_Available data_
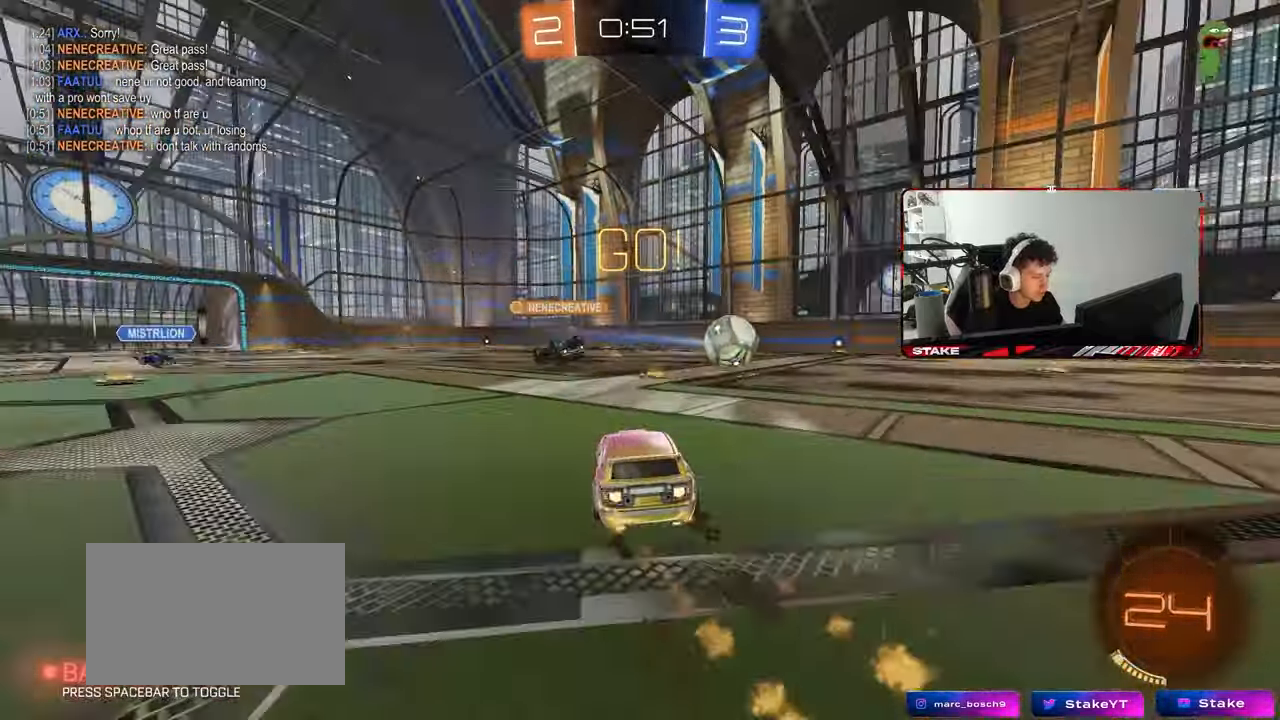
{"keys": ["d", "w"], "mouse": [], "mouse_move": "still", "events": [[183, "d", "up"], [417, "mouse_left", "up"], [467, "d", "down"]]}
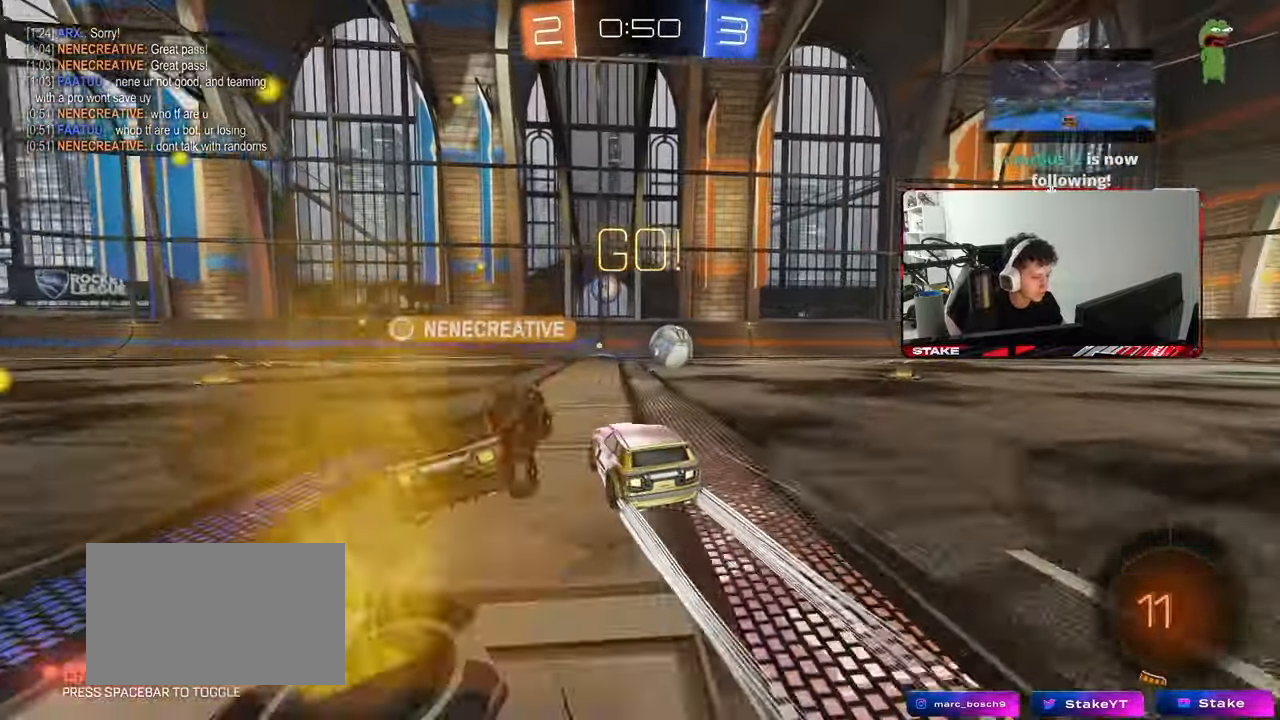
{"keys": ["w"], "mouse": [], "mouse_move": "still", "events": [[100, "d", "up"], [333, "a", "down"], [433, "a", "up"]]}
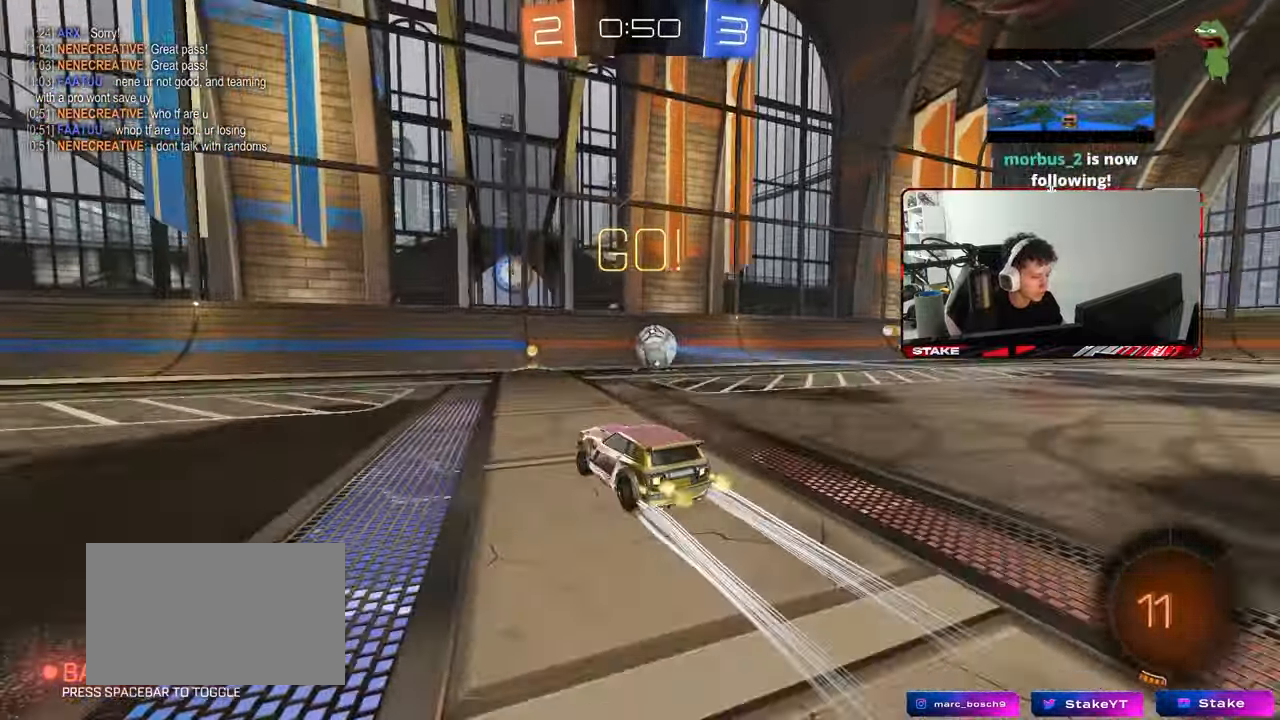
{"keys": ["d", "w"], "mouse": [], "mouse_move": "still", "events": [[33, "d", "down"], [117, "d", "up"], [300, "d", "down"], [350, "shift", "down"], [450, "shift", "up"]]}
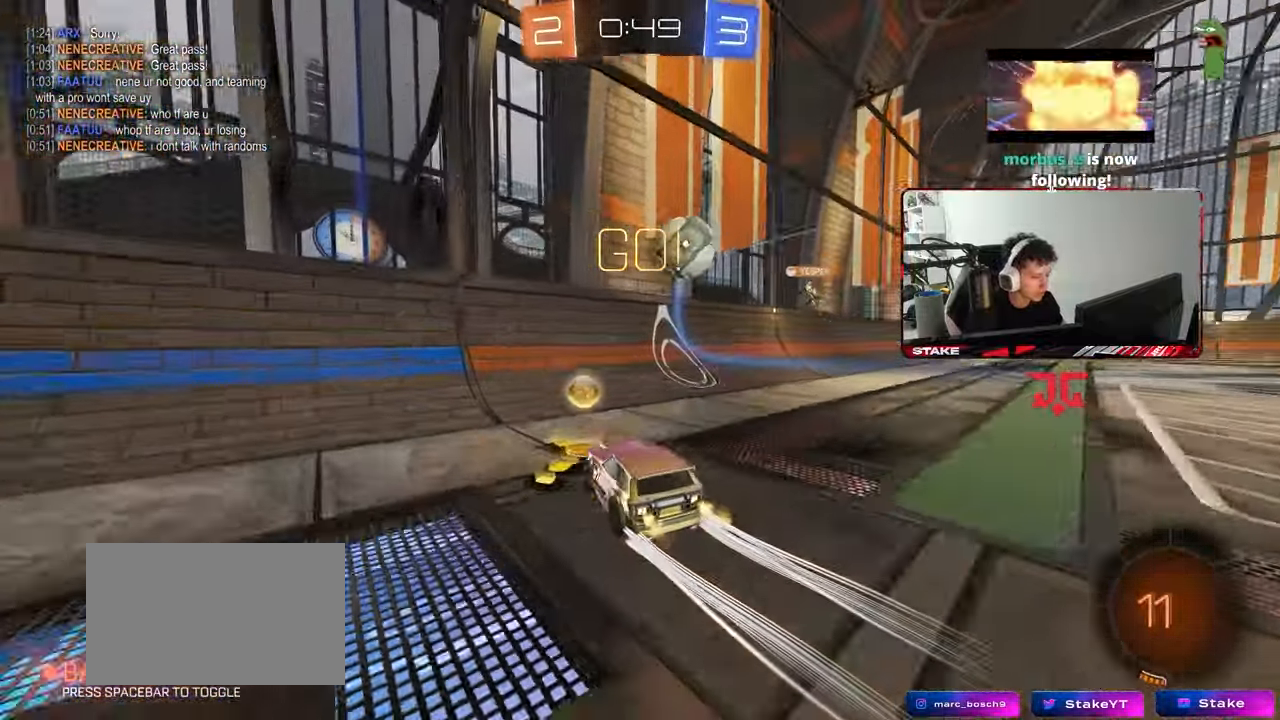
{"keys": ["d", "w"], "mouse": [], "mouse_move": "still", "events": [[283, "d", "up"], [417, "d", "down"]]}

_Aim of the exercise_
Pictures stay out; everything else in the listing above gets repeated exactly.

_Reply to the task_
{"keys": ["d", "w"], "mouse": [], "mouse_move": "still", "events": [[183, "d", "up"], [417, "mouse_left", "up"], [467, "d", "down"]]}
{"keys": ["w"], "mouse": [], "mouse_move": "still", "events": [[100, "d", "up"], [333, "a", "down"], [433, "a", "up"]]}
{"keys": ["d", "w"], "mouse": [], "mouse_move": "still", "events": [[33, "d", "down"], [117, "d", "up"], [300, "d", "down"], [350, "shift", "down"], [450, "shift", "up"]]}
{"keys": ["d", "w"], "mouse": [], "mouse_move": "still", "events": [[283, "d", "up"], [417, "d", "down"]]}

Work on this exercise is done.